Ch’ing•lish delights while probing cultural differences
The Sapir-Whorf Principle theorizes that we are the language we use, that our beliefs, attitudes and values all center on our ability to use verbalization. Misunderstandings are created when there is a clash of languages used by communicators.
Tony winner David Henry Hwang’s Ch’ing•lish, now on stage in New York’s Longacre Theater, is a delightful and insightful proof of Sapir-Whorf.
Chinglish refers to spoken or written English that is influenced by the Chinese language. It is commonly applied to ungrammatical or nonsensical English in Chinese contexts.
"Be careful not to slip and fall” in English translates to “slip carefully” in Chinglish. “False Alarm!” becomes “The Siren Lies!,” “Don't Feed the Birds!” is stated as “The Fowl Cannot Eat,” and “quiet please“ is translated as “no noising!” Want to know how well you understand Chinglish? Go the play’s website and take a test: http://chinglishbroadway.com/chinglish-translation
In the play’s opening scene, Cleveland businessman, Daniel Cavanaugh (Gary Wilmes) is giving a presentation to fellow Ohio entrepreneurs about his experiences in obtaining a contract in a small Chinese city.

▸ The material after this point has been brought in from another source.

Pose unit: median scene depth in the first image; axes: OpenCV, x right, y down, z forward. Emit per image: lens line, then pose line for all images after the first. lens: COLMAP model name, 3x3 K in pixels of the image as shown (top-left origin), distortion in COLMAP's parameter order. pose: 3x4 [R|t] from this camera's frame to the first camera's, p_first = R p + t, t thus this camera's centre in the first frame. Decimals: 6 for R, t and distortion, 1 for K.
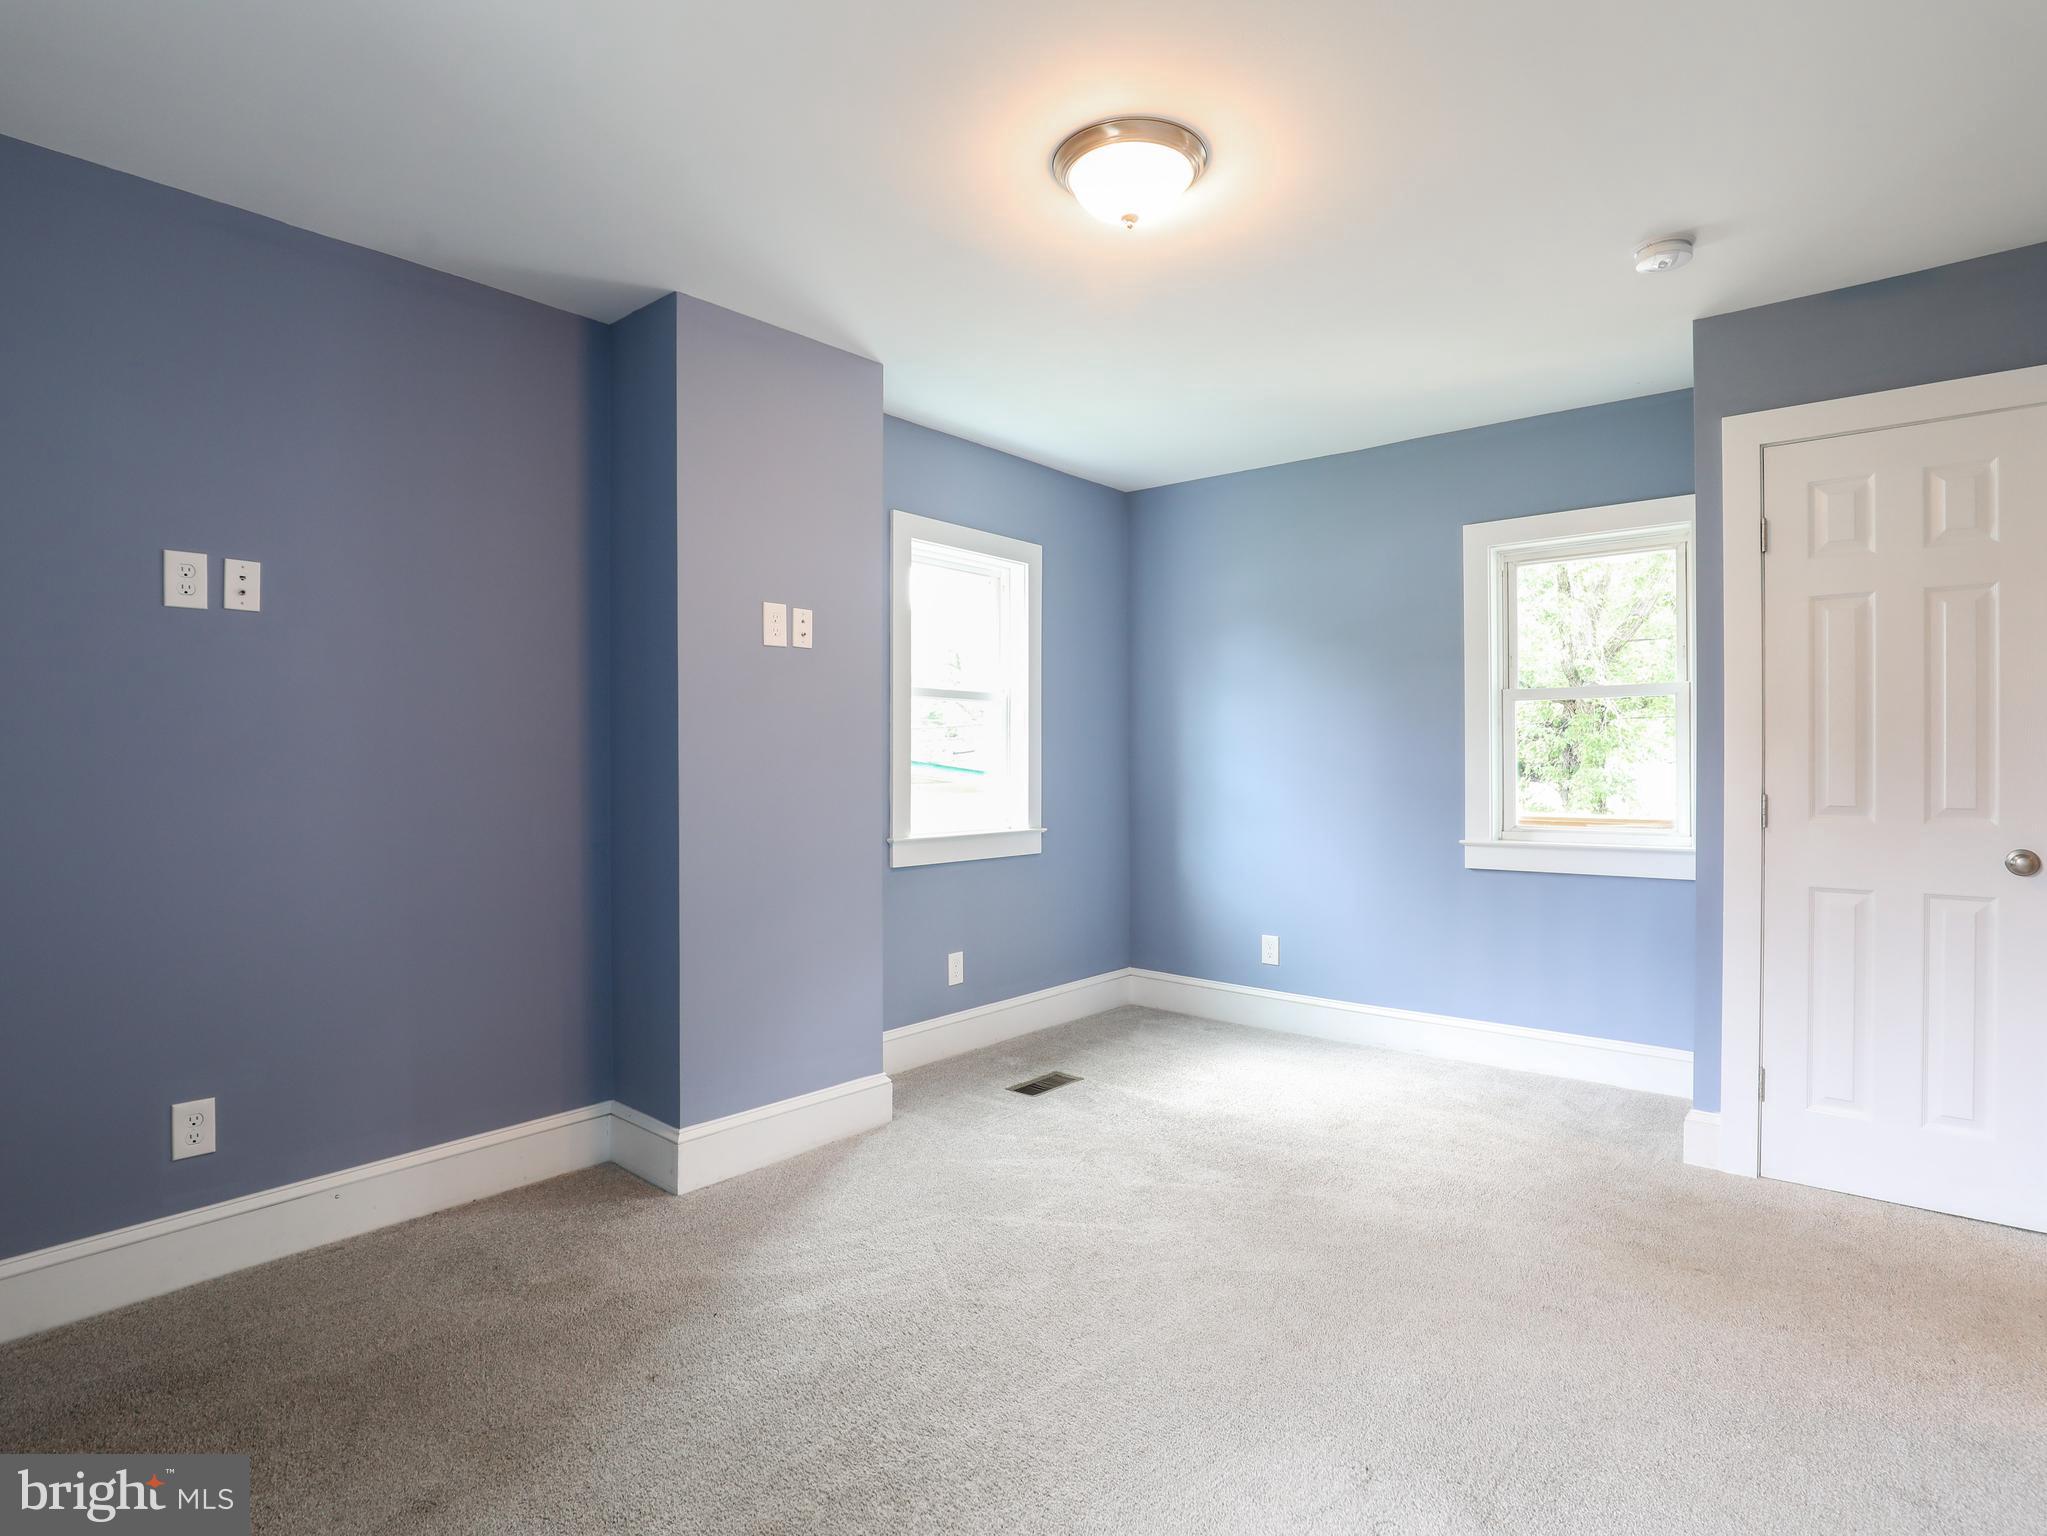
lens RADIAL K [[1052.2, 0, 1002.9], [0, 1052.2, 772.8], [0, 0, 1]] dist [-0.037716, 0.004990]
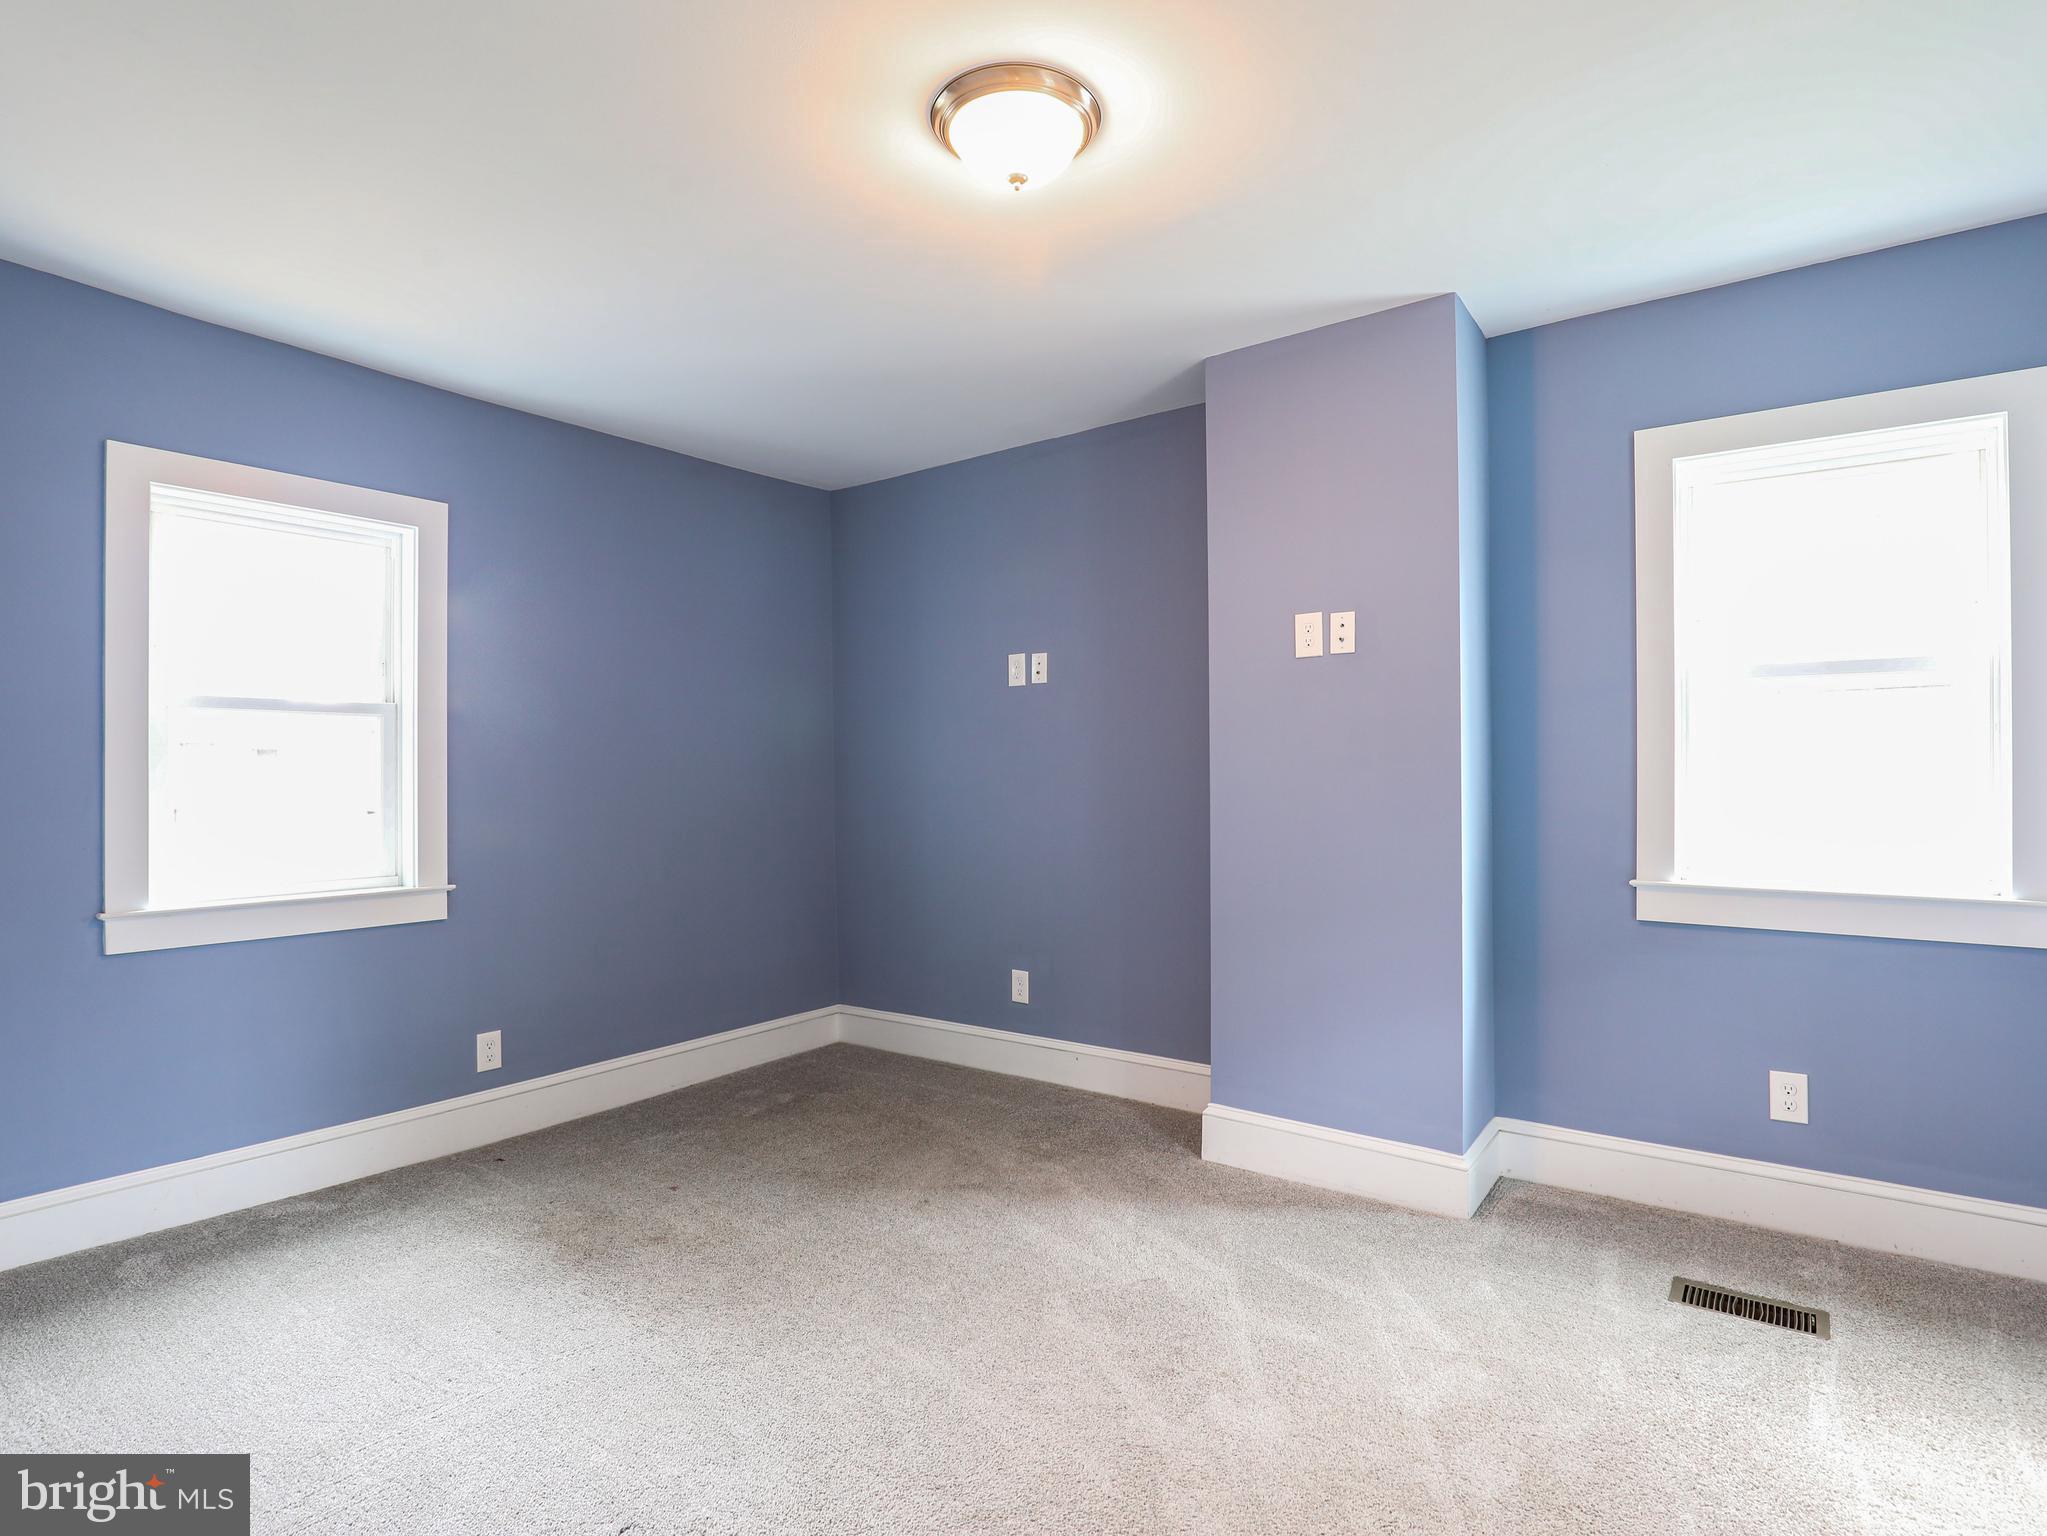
lens RADIAL K [[1052.2, 0, 1015.4], [0, 1052.2, 775.1], [0, 0, 1]] dist [-0.037716, 0.004990]
pose [[0.066058, 0.011673, -0.997747, 0.734856], [0.002811, 0.999925, 0.011884, -0.023699], [0.997812, -0.003590, 0.066020, 0.661420]]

As we observe, a series of scenes portray the difficulty of overcoming the Chinese-English language barrier and customs, including the concept of guanxi (the social networks that operate in the Chinese business world). Interestingly, the production is presented in a mix of spoken English and Mandarin with the use of subtitles flashed on the scenery. This is surely a first in the history of Broadway.
The production, under the direction of Leigh Silverman, is delightful. The opening scene is nothing short of hilarious, as are all those segments in which the Chinese interpreters attempt to translate what Cavanaugh is saying. The chaos that results cannot be described, it has to be experienced to be appreciated.

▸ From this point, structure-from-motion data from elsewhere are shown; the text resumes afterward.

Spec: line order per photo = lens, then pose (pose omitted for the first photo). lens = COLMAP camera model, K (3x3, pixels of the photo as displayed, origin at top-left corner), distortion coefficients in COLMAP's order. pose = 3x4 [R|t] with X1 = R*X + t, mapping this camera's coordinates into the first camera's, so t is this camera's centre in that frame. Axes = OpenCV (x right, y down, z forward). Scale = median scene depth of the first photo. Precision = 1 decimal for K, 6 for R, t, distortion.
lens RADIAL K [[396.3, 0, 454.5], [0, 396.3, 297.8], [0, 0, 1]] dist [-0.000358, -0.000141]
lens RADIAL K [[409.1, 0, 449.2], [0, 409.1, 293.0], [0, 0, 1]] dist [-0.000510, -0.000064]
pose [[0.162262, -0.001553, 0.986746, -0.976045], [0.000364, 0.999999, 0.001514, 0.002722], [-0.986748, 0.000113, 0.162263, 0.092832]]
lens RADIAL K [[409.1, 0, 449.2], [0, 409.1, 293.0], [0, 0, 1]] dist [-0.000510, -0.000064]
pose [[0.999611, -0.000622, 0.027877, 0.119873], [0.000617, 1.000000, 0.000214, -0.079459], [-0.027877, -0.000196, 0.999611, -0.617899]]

Wilmes is believable and develops a textured character. Stephen Pucci, as Cavanaugh’s so-called business consultant, is excellent as he transforms from aide to fake. His breakdown scene is a laugh riot. Jennifer Lim, as Cavanaugh’s adversary turned lover and help-mate, gives a fine performance. The rest of cast is equally strong.
David Korin’s set design is intriguing. It’s fascinating watching the set pieces flow seamlessly on a turntable and wagons to form numerous settings.
Capsule judgement: Ch’iNg•lish is a fascinating and delightful study of the clash of cultures based on the languages we use.